Pues bien, en tiempo reciente lo que se percibe es la parálisis fruto del desacuerdo. Miles de euros parados en cuentas corrientes, improductivos y la bronca en los medios de comunicación. Y lo hemos sabido porque este periódico publicó en titulares destacados “Rechazo del PP a reformar el muro de Alfonso VIII. Reprochan a Ávila querer utilizar el Consorcio de la ciudad a su antojo”.

Antojo, según la primera acepción del diccionario es un deseo vivo y pasajero de alguna cosa, en especial sugerido por el capricho. Se contrapone al término necesidad.


¿De verdad creen los señores P. y P. (Prieto y Pardo) que arreglar un muro roto en la calle más importante del casco antiguo es un antojo del Alcalde y no una necesidad de la ciudad?

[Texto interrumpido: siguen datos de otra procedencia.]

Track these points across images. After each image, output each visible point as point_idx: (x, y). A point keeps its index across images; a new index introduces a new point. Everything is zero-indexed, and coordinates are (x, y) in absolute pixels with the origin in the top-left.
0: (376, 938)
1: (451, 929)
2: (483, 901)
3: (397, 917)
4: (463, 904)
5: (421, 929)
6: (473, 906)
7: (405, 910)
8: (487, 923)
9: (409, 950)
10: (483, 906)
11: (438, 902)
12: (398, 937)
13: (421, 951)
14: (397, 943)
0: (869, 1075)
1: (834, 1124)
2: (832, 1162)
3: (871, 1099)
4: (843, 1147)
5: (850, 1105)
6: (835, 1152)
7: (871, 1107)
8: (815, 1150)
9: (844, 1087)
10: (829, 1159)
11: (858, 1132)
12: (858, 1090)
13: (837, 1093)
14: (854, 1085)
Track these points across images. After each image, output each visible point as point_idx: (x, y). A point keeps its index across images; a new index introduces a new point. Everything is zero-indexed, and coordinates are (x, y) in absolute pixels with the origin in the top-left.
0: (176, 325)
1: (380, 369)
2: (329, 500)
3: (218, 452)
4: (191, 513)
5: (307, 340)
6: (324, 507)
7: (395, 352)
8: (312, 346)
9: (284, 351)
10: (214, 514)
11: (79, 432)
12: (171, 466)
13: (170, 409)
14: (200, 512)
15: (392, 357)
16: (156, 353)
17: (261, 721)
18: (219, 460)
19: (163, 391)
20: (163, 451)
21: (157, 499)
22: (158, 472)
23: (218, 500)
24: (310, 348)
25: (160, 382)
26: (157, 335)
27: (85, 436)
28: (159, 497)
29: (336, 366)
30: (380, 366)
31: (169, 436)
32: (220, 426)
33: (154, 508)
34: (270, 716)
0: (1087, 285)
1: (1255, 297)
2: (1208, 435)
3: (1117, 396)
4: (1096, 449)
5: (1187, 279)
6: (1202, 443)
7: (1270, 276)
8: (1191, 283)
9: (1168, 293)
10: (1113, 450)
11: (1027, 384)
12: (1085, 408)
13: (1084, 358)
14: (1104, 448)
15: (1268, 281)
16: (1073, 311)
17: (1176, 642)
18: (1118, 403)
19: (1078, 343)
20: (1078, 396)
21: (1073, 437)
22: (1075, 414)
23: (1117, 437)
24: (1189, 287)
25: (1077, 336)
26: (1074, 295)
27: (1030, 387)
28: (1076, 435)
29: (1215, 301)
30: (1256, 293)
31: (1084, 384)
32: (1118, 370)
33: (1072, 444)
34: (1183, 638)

Miles de personas están pasando estos días con sus amigos con sus peñas por delante de ese punto que hoy se considera como muro de la vergüenza, de la impotencia, y tendrán la oportunidad de comprobar si es un capricho o se trata de una necesidad.

Claro que es posible que los señores P. y P. hayan usado el término en su segunda acepción lingüística (“Juicio que se hace de alguna cosa sin mucho examen”) y estén demostrando que no conocen las necesidades de la ciudad y, lo que sería peor se niegan a aceptar el modo de resolverlas.


¿Pero por qué el exabrupto? La nota difundida por P. y presuntamente apoyada por P. deja un indicio. Los técnicos del Ayuntamiento no habrían sido diligentes a la hora de culminar el expediente del Centro de Alto Rendimiento de Turismo, al parecer iniciativa de P. Vamos, una pataleta. O un antojo insatisfecho, vaya usted a saber.


Lo del muro puede parecer una anécdota, un tema menor, pero es revelador de lo que viene ocurriendo, es la gota que colma un vaso y que nos tememos pueda seguir derramándose si alguien no pone coto al sectarismo, esa plaga que inunda hoy las instituciones regionales.


¿Qué hemos hecho en Cuenca para merecer semejante plaga?


Les daremos una pista que hemos extractado de las opiniones del la gente tras tomar el “pulso de la calle”. (Los bares siguen siendo mejor pulsómetro que las encuestas, no lo olvide). Somos niños y niñas malos, que hemos votado a las personas equivocadas para el Ayuntamiento y hay que educarlos para que no volvamos a cometer ese error. Por ello, erigidos en maestros (tienen la llave de la caja) los señores P. y P., en nombre y representación de la Señora y siguiendo su ejemplo, nos aplican el viejo y trasnochado principio educativo de “la letra con sangre entra” y en esta ocasión nos dan de cabezazos contra el muro… O, ¿son ellos los que pretenden derribarlo a cabezazos y con escaso juicio?


En cualquier caso y desde la modestia que confiere pertenecer a una comunidad de “equivocados”, nos gustaría recordar dos lecciones a nuestros representantes políticos en las instituciones. Es del catón de las primeras letras, muy, muy sencilla: la primera se refiere a que a las instituciones no se va como representante de un partido, se acude como representante de un PUEBLO, de personas a las que se pretende sevir para que vivan mejor, para ayudarlas a que satisfagan sus necesidades, y como bien se sabe las necesidades de las personas no tienen color político. Es esta actitud la que justifica la existencia de las instituciones y dignifica a la política.


Y la segunda lección es que la autoridad (la buena, la autoridad moral podemos decir) se gana conociendo los límites del poder y respetando las consecuencias de la libertad.


Otra actitud que hace que las personas nos cuestionemos la aptitud para el cargo de quienes anteponen, a sus obligaciones de servicio, oscuros deseos de dominio. Y eso pasa factura. No digan que nadie les avisó, pues aquí queda dicho.